The coin of urban cultures has two sides: the production as well as the consumption of them. The making of an art festival by the intellectual elite of the city reveals the existence of a critical mass of art consumers to which the festival is devoted and made up. The absence of specific social groupings, for instance, art lovers, in a specific place and time consequently has the effect of underdeveloping some urban cultures like art societies. A good question is, then, which culture and which cities?

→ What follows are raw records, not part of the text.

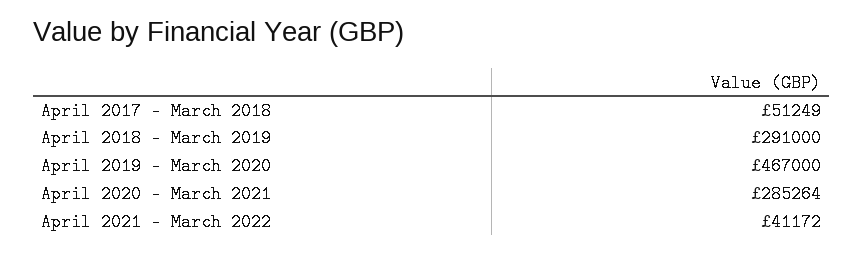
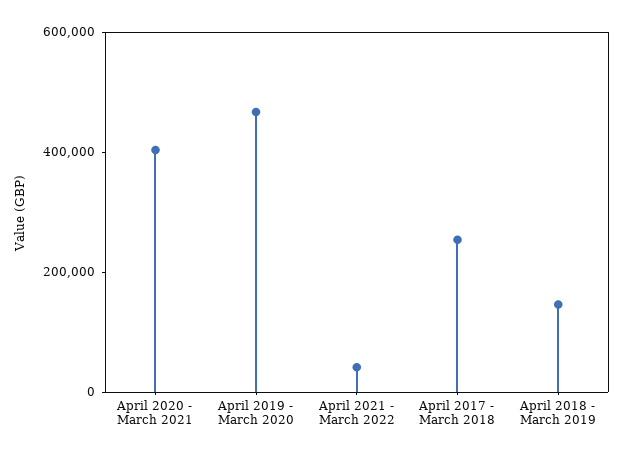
April 2017 - March 2018: 51249 -> 250000
April 2018 - March 2019: 291000 -> 150000
April 2020 - March 2021: 285264 -> 400000

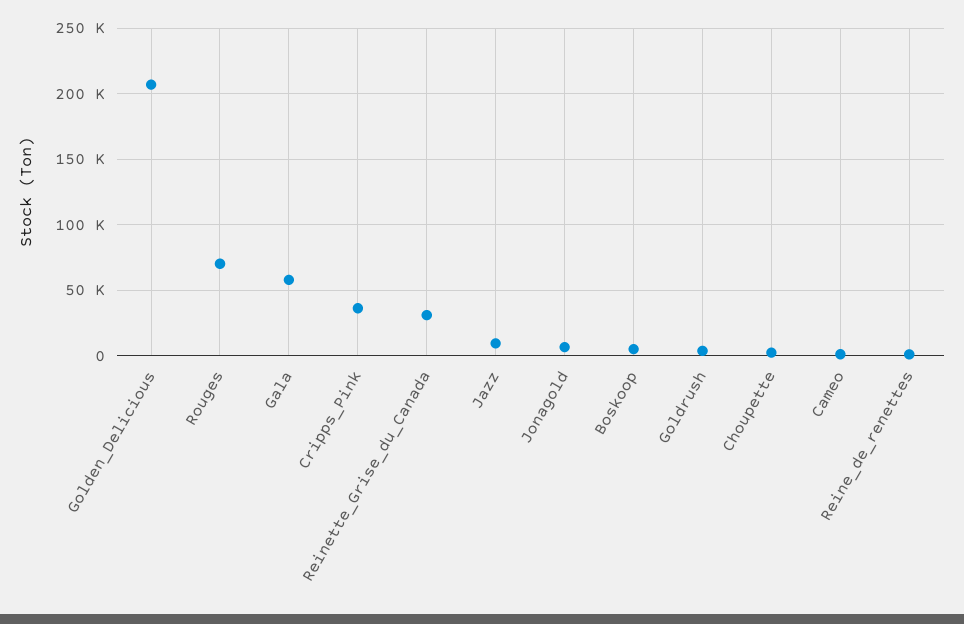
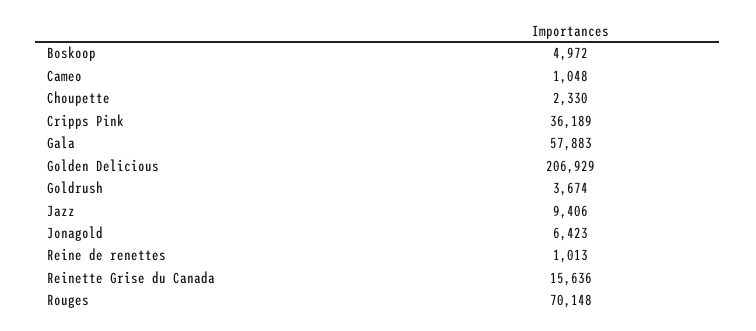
Reinette_Grise_du_Canada: 30000 -> 15636

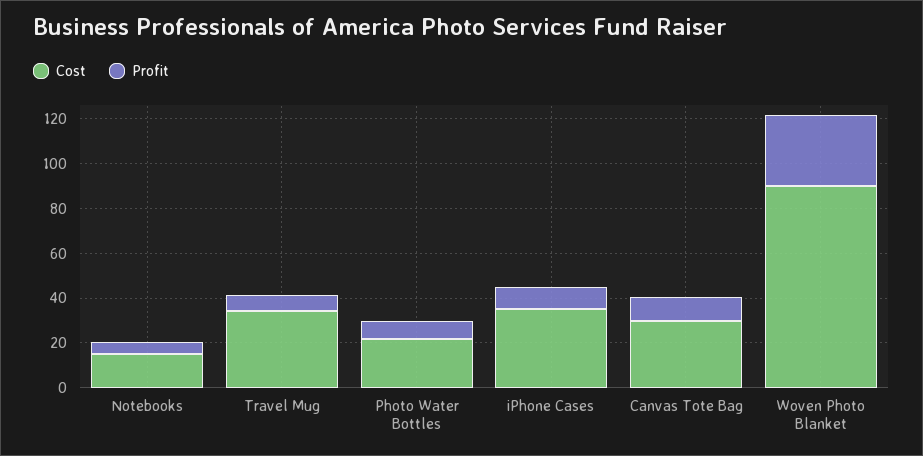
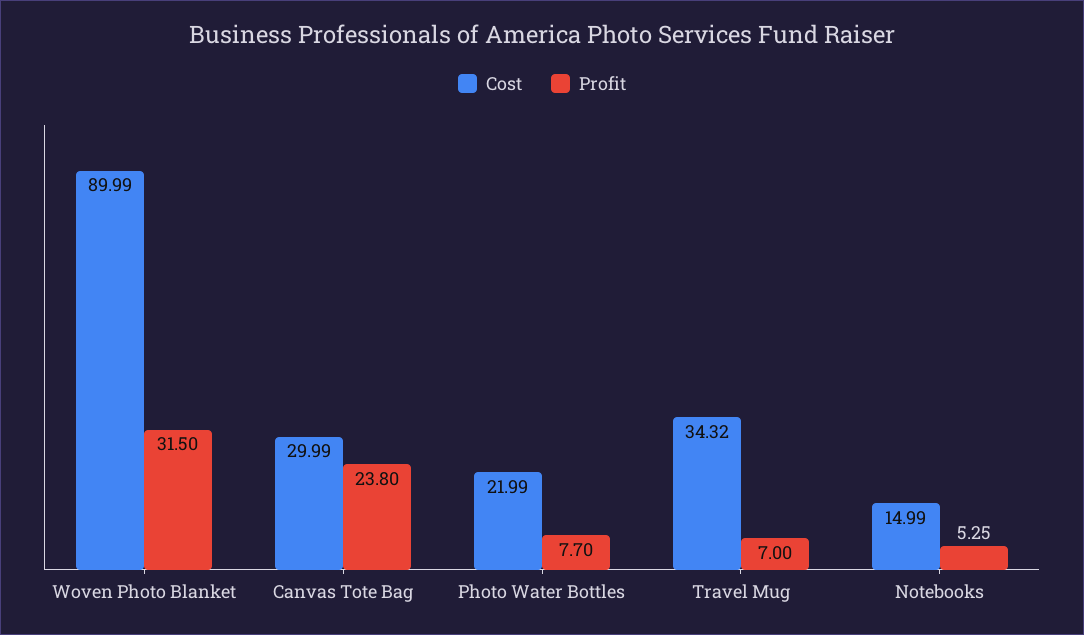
Cost, iPhone Cases: 35 -> none
Profit, iPhone Cases: 10 -> none
Profit, Canvas Tote Bag: 10 -> 23.8

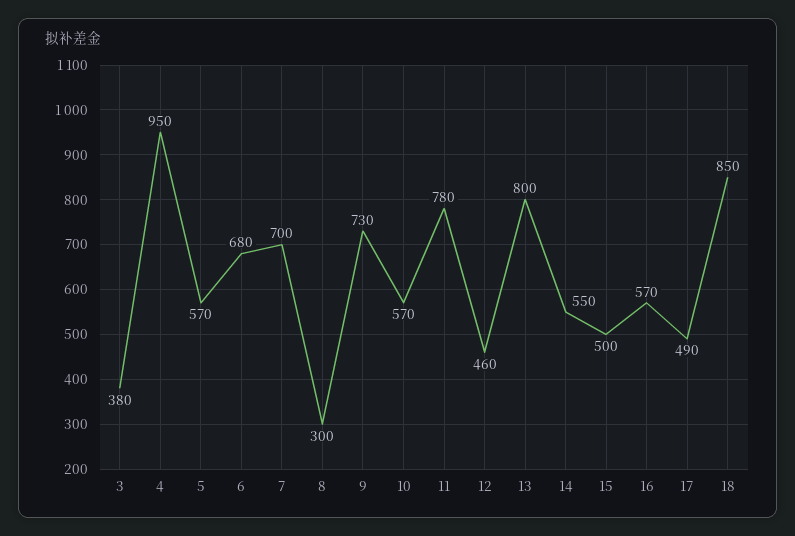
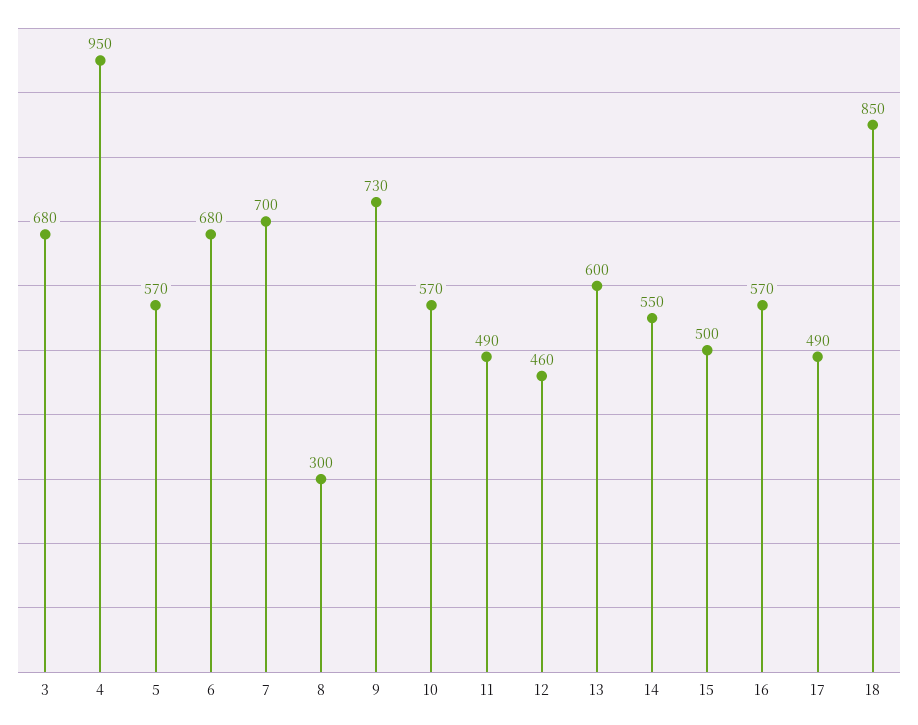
3: 380 -> 680
11: 780 -> 490
13: 800 -> 600

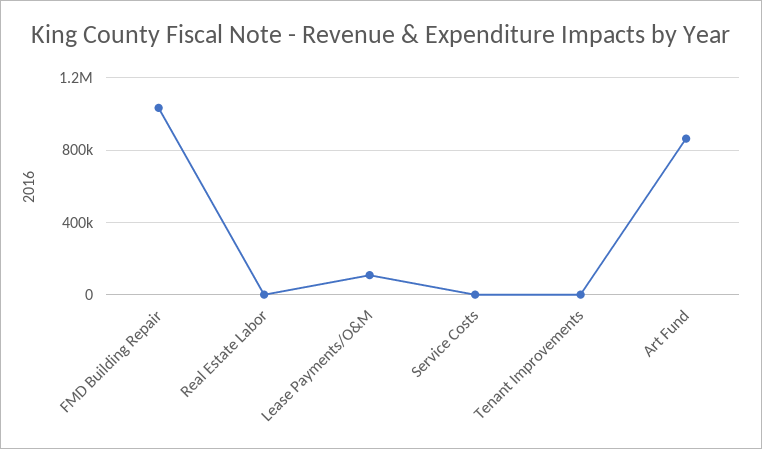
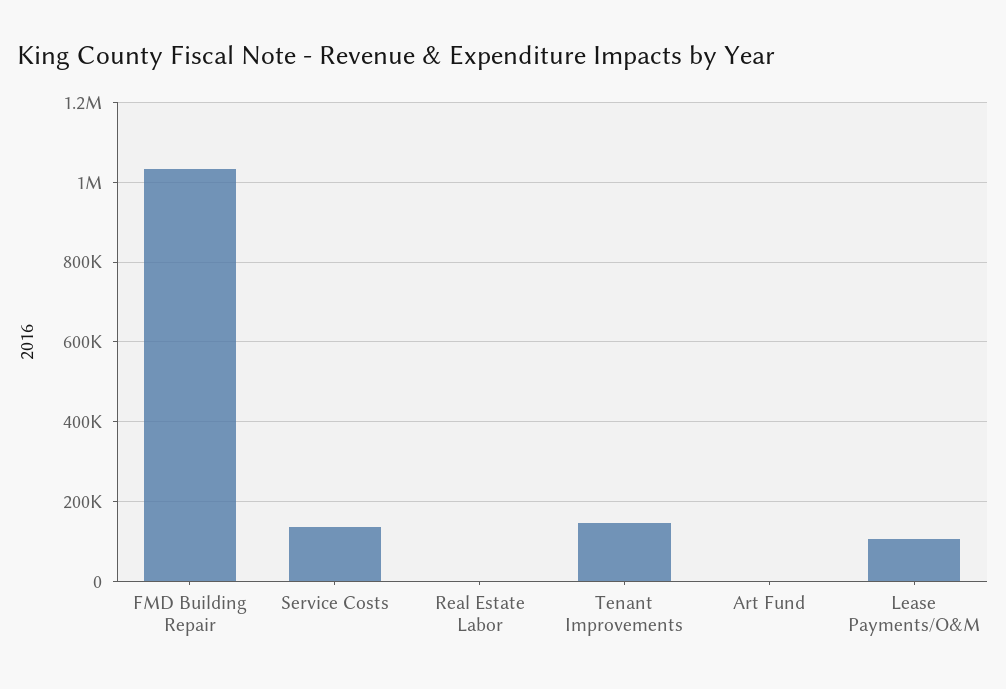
Service Costs: 0 -> 140000
Tenant Improvements: 0 -> 140000
Art Fund: 850000 -> 0

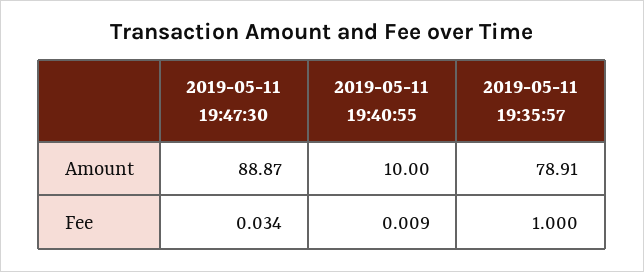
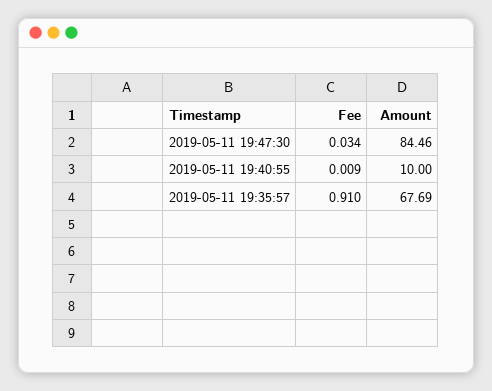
2019-05-11 19:47:30, Amount: 88.87 -> 84.46
2019-05-11 19:35:57, Amount: 78.91 -> 67.69
2019-05-11 19:35:57, Fee: 1 -> 0.91

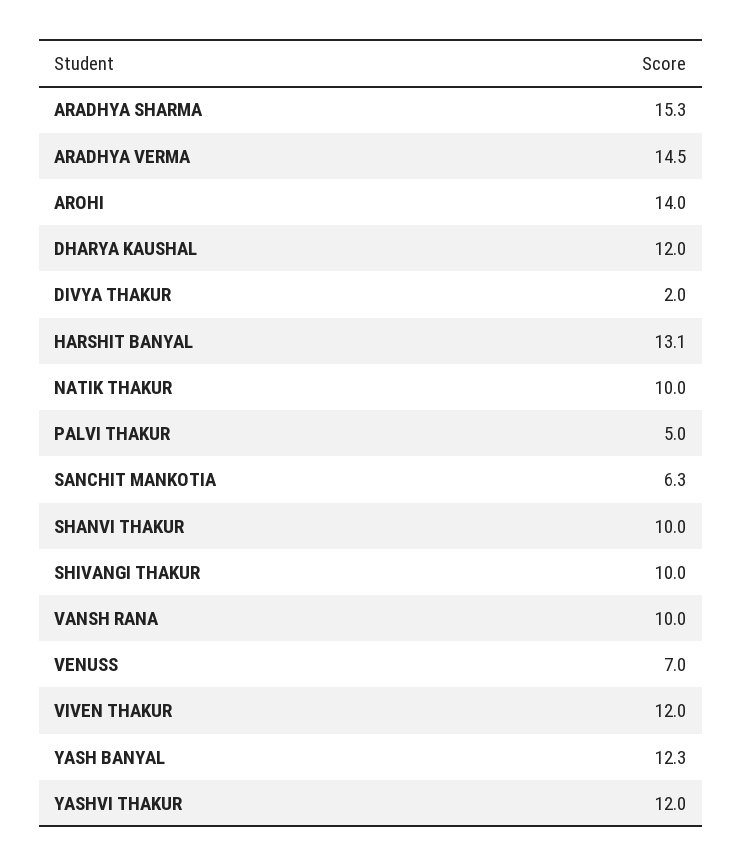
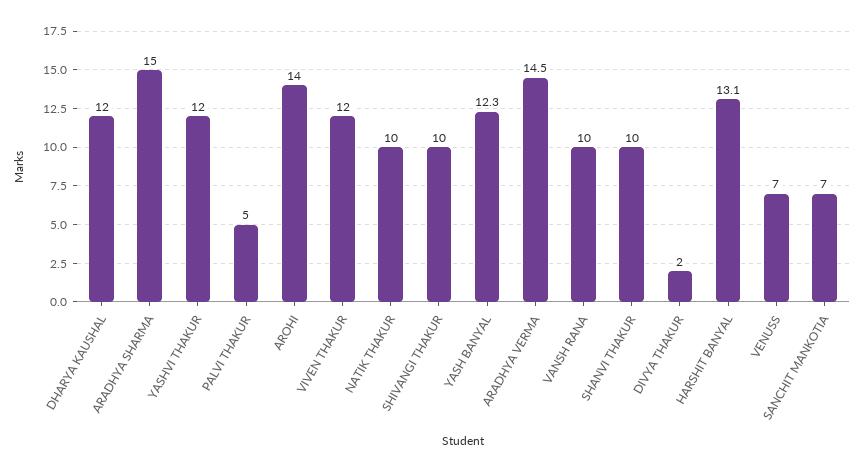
ARADHYA SHARMA: 15.3 -> 15
SANCHIT MANKOTIA: 6.3 -> 7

The Nexus between Cities and Urban Cultures

The discovery of the distinctive capability of the city to produce culture makes sense if one takes into account the famous German medieval saying, “The air of the cities makes men free.” As it was early recognized, living under urban conditions entails profiting from one of the major assets of the city: anonymity. Whereas rural living often implies close and intimate social bonds such as kinship or community-based ties in which everybody knows each other, the city is the quintessential environmental expression of the freedom that anonymity brings to society, as in the famous dichotomy by Ferdinand Toënnies of Gemeinschaft versus Gesellschaft (community vs. society). All of this was clear to the first urban sociologists, such as Georg Simmel and Louis Wirth. Simmel, in his celebrated essay “The Metropolis and Mental Life,” set forth his thesis of urban life and culture that may be summed up like this: People in urban settings are exposed to extreme environmental as well as psychological and relational stimulations and, needful of reducing complexity, they develop a psychological “blasé” attitude made of indifference to what is considered not relevant. Moreover, money becomes the only medium for deciphering social and urban life, and people become subject to a world in which monetary exchange is the dominating force. The rational calculation of city life was also, in Simmel's thinking, a matter of time calculation in which the individual citizen excelled as an integrated, modern, urban type. This wasn't considered in a purely negative way by Simmel, as it would have been by Marx, because the birth of the citizen in the modern metropolis was also a matter of leaving the traditional folkways of the countryside to build up the singularity of a living. This happened through the primacy of an eye rapidly acquainted to the multiple milieus of the city, such as the opera, the university, or the newly born department stores. The sociology of the city, of fashion, and of shopping starts with Simmel in the Berlin of the early nineteenth century.